(Short problem 1):
Decide whether each statement agrees with the case summary below: (a) the jury assessed a sentence of 40 years; (b) enhancement paragraphs were pleaded and proved; (c) Finch pleaded guilty to the charge. For each one, answer yes or no and quote the deciding words from the case summary.
(Short problem 2):
Write out the passage of the case summary below word for word, starting with "- At punishment" and going on through "assessed 40 years.".

(Selected excerpt):
Drake Jordan Finch v. State
07-15-00104-CR
| Tex. App. | Jul 15, 2015Background
- Drake Jordan Finch was indicted for aggravated assault on a household member alleging he "use[d] or exhibit[ed] a deadly weapon, to-wit: his hand or an unknown object," and pleaded not guilty.
- The guilt-phase jury charge mirrored the indictment and allowed conviction if the jury found "use or exhibit" of a deadly weapon; the jury returned a verdict finding him "guilty of Aggravated Assault as alleged in the indictment."
- At punishment the court instructed the jury the applicable range was that for first-degree aggravated assault (5–99 years); the jury assessed 40 years.
- The judgment labels the offense as a first-degree felony and imposes the 40-year sentence; no enhancement paragraphs were pleaded or proved.
- Appellant's claim: because the indictment/charge authorized conviction on "use or exhibit" (a second-degree offense) rather than the statutory "use" element required to elevate to first-degree, the 40-year sentence is illegal or, alternatively, the sentencing charge produced egregious harm warranting remand for resentencing under the proper (second-degree) range.

(Collected material):
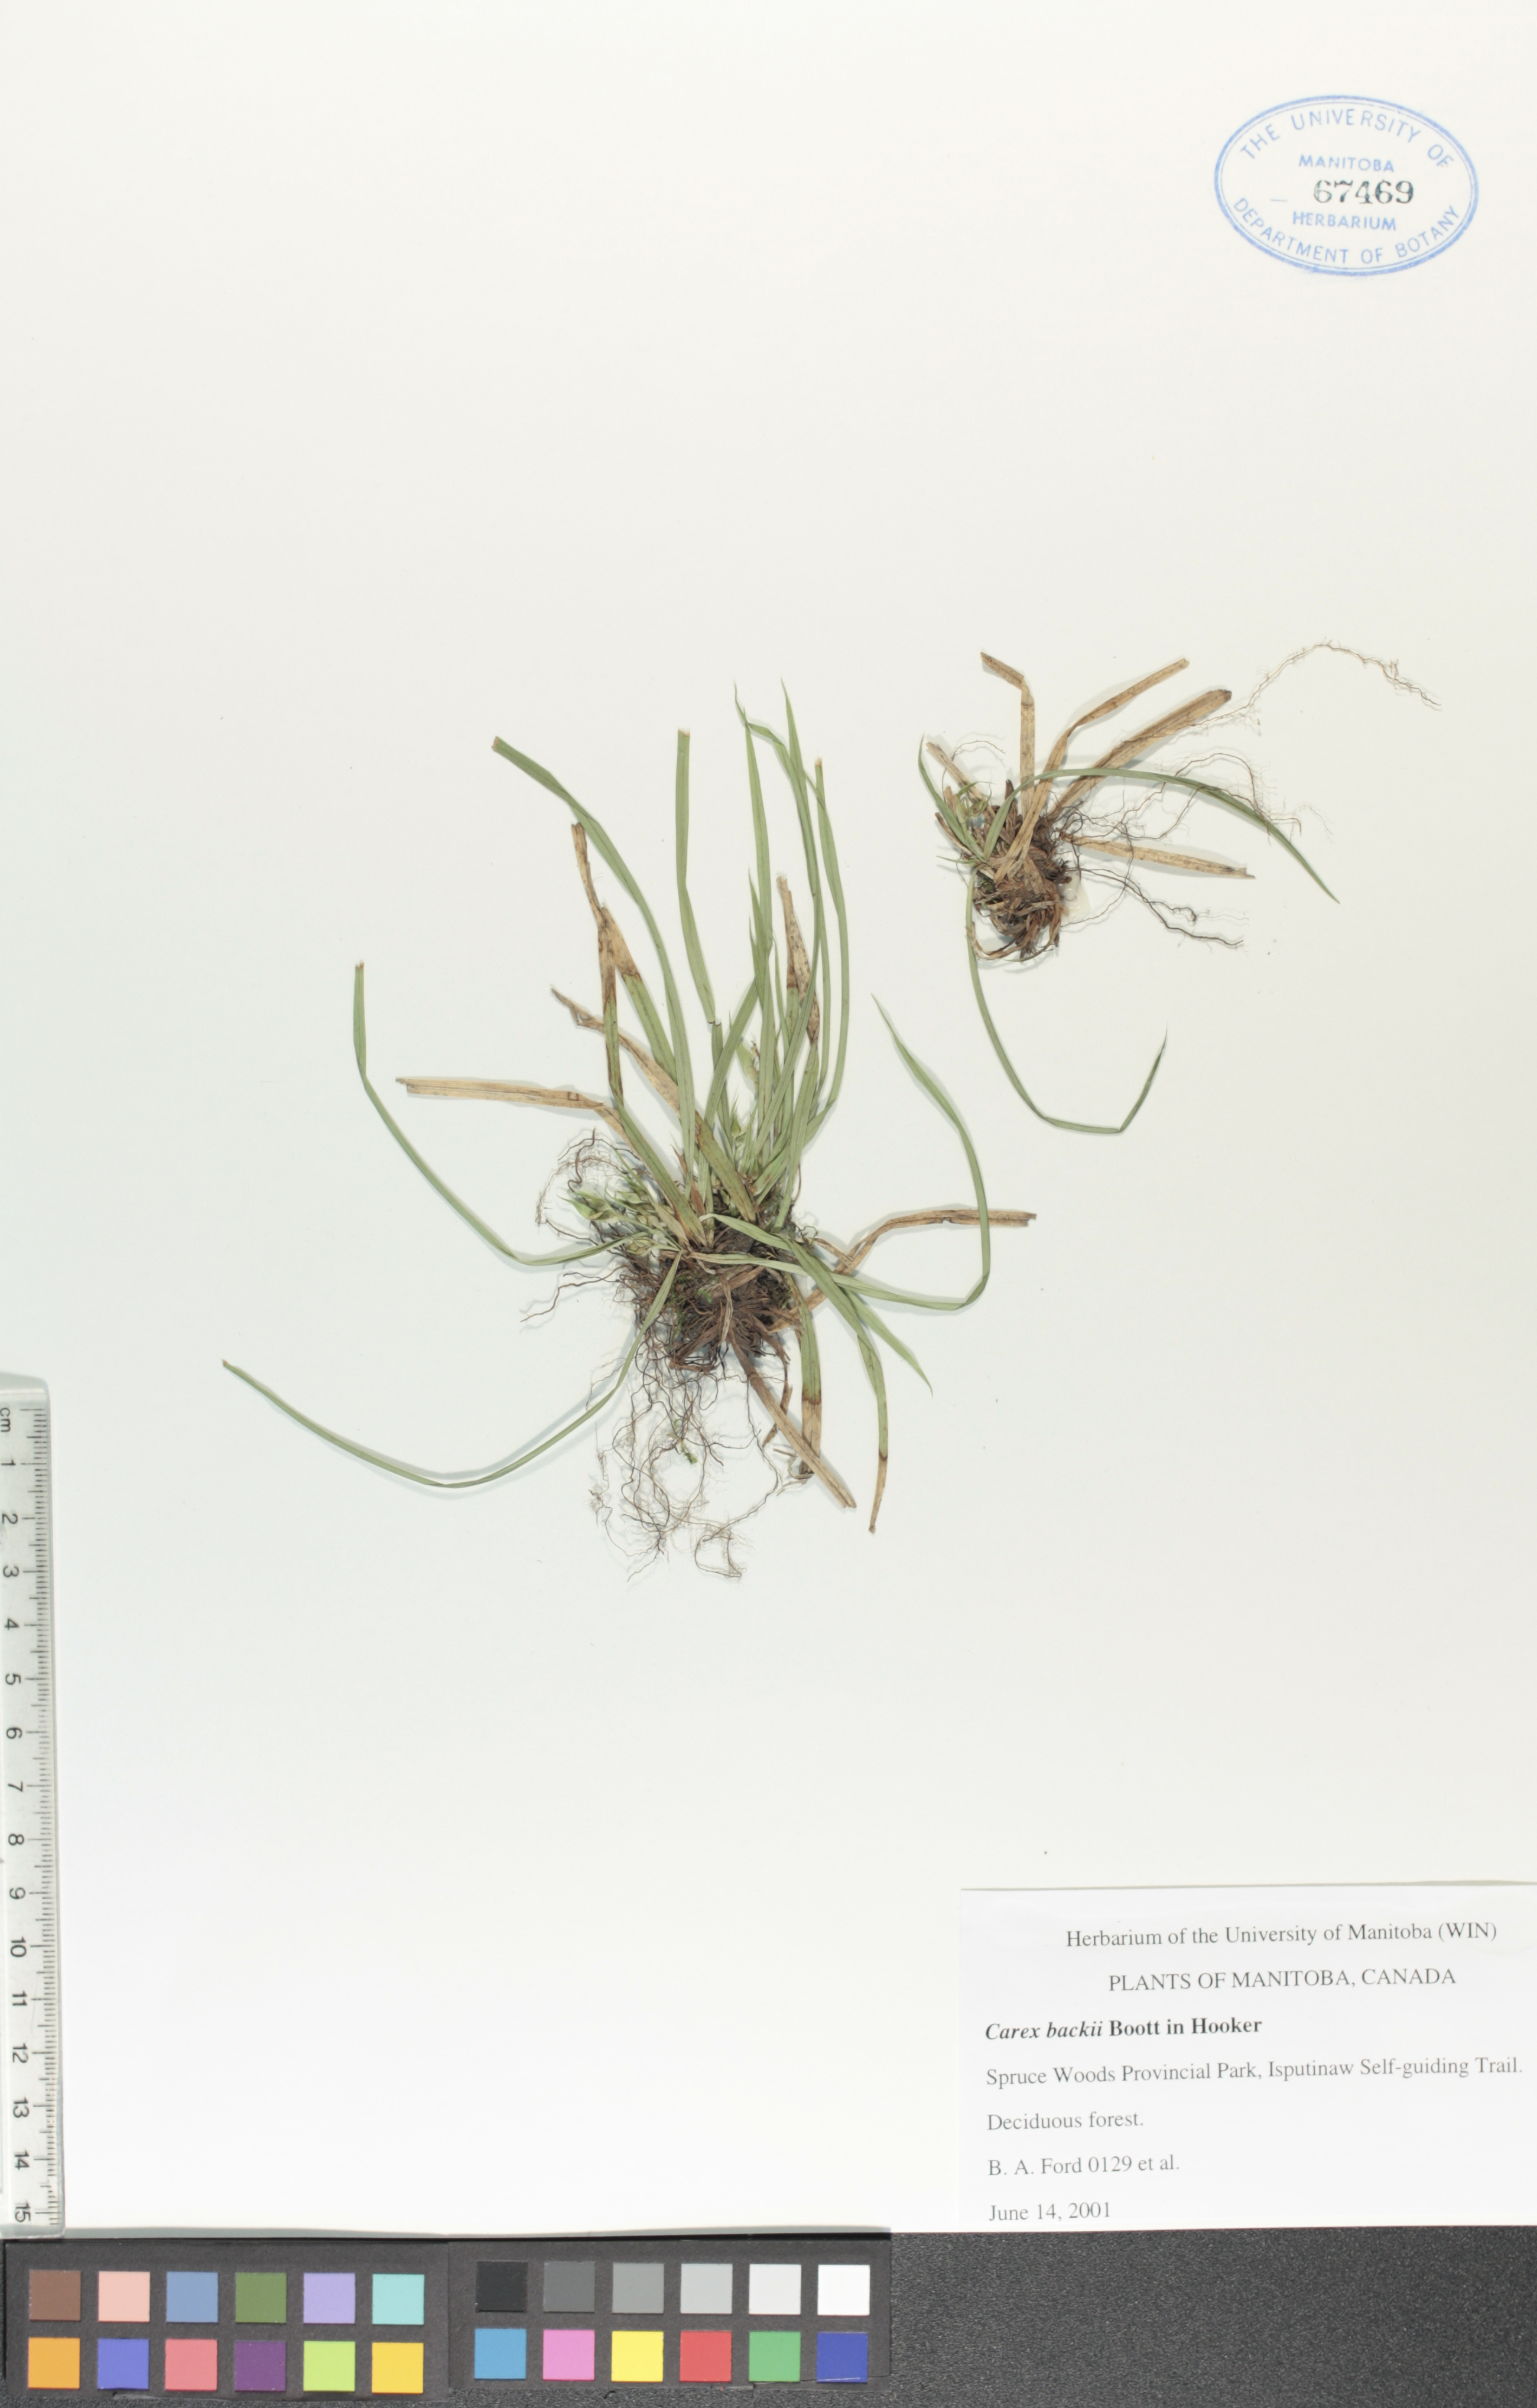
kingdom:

(Exercise response 1):
(a) Yes: "the jury assessed 40 years."
(b) No: "no enhancement paragraphs were pleaded or proved."
(c) No: "and pleaded not guilty."

(Exercise response 2):
- At punishment the court instructed the jury the applicable range was that for first-degree aggravated assault (5–99 years); the jury assessed 40 years.